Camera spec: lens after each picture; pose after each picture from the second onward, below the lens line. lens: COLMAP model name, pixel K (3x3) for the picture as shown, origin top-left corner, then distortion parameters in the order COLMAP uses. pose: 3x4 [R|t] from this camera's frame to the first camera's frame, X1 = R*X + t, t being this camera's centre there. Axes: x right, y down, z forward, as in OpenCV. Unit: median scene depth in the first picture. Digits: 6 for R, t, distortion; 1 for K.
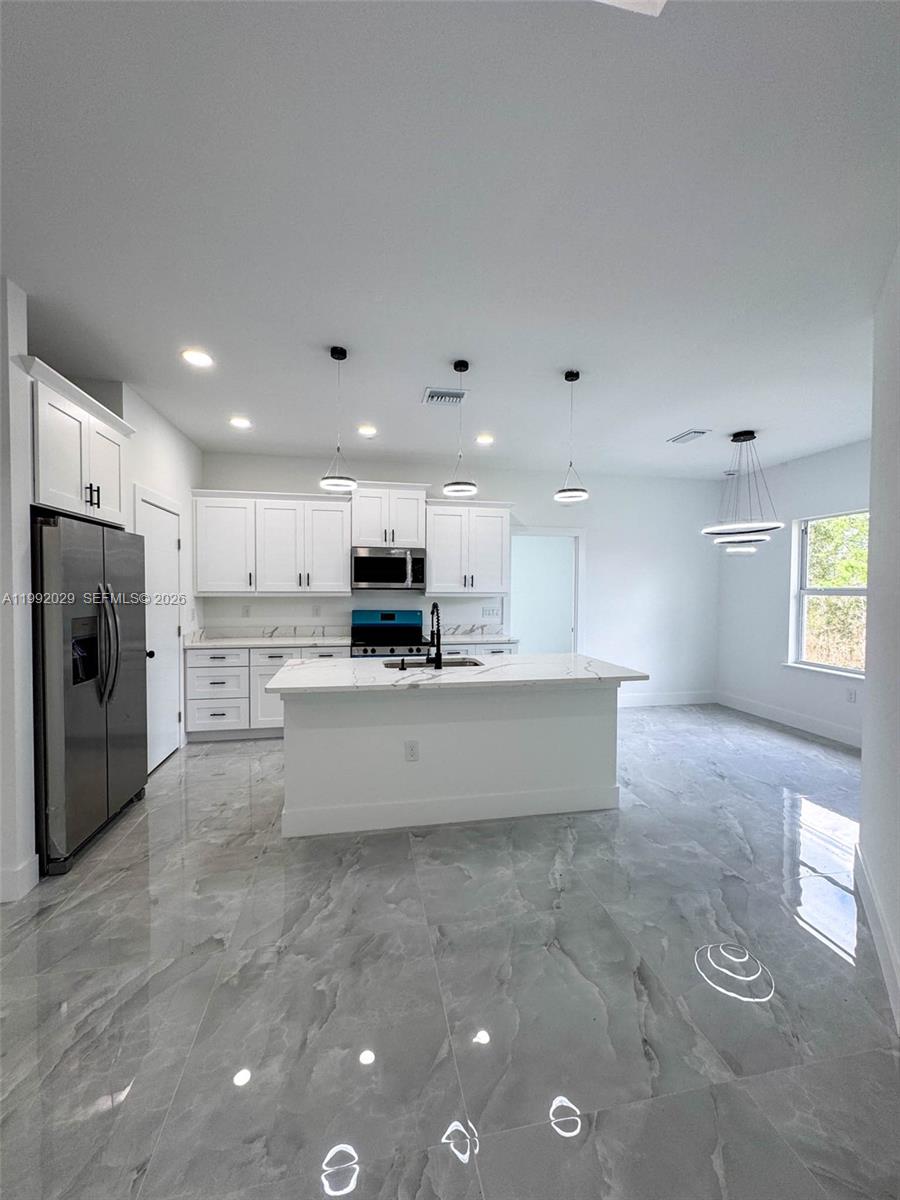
lens RADIAL K [[478.6, 0, 449.8], [0, 478.6, 601.2], [0, 0, 1]] dist [-0.002933, -0.000177]
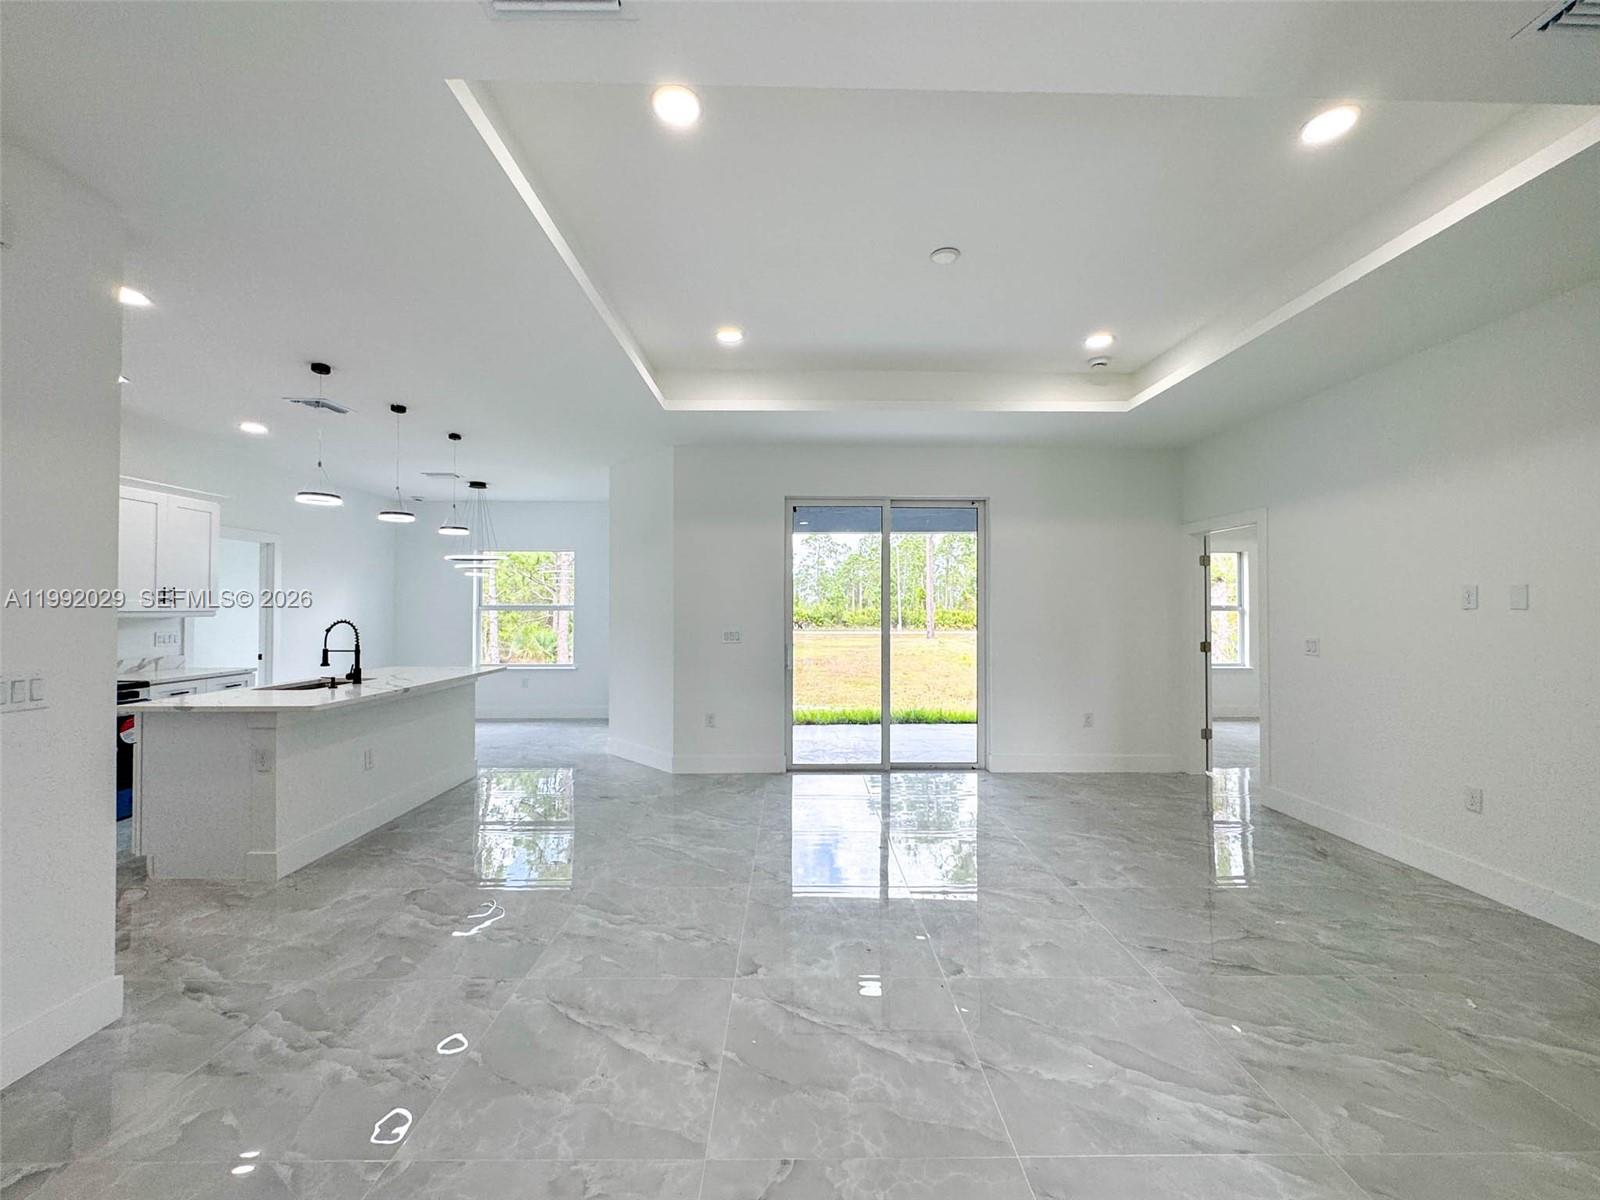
lens RADIAL K [[638.2, 0, 798.6], [0, 638.2, 599.2], [0, 0, 1]] dist [-0.002933, -0.000177]
pose [[0.182843, 0.010273, 0.983088, -1.199434], [0.027645, 0.999496, -0.015586, 0.008068], [-0.982753, 0.030027, 0.182467, -0.182185]]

What you are asked to do:
Please set down each line of the listing above word for word, skipping any pictures.

Completed exercise:
Camera spec: lens after each picture; pose after each picture from the second onward, below the lens line. lens: COLMAP model name, pixel K (3x3) for the picture as shown, origin top-left corner, then distortion parameters in the order COLMAP uses. pose: 3x4 [R|t] from this camera's frame to the first camera's frame, X1 = R*X + t, t being this camera's centre there. Axes: x right, y down, z forward, as in OpenCV. Unit: median scene depth in the first picture. Digits: 6 for R, t, distortion; 1 for K.
lens RADIAL K [[478.6, 0, 449.8], [0, 478.6, 601.2], [0, 0, 1]] dist [-0.002933, -0.000177]
lens RADIAL K [[638.2, 0, 798.6], [0, 638.2, 599.2], [0, 0, 1]] dist [-0.002933, -0.000177]
pose [[0.182843, 0.010273, 0.983088, -1.199434], [0.027645, 0.999496, -0.015586, 0.008068], [-0.982753, 0.030027, 0.182467, -0.182185]]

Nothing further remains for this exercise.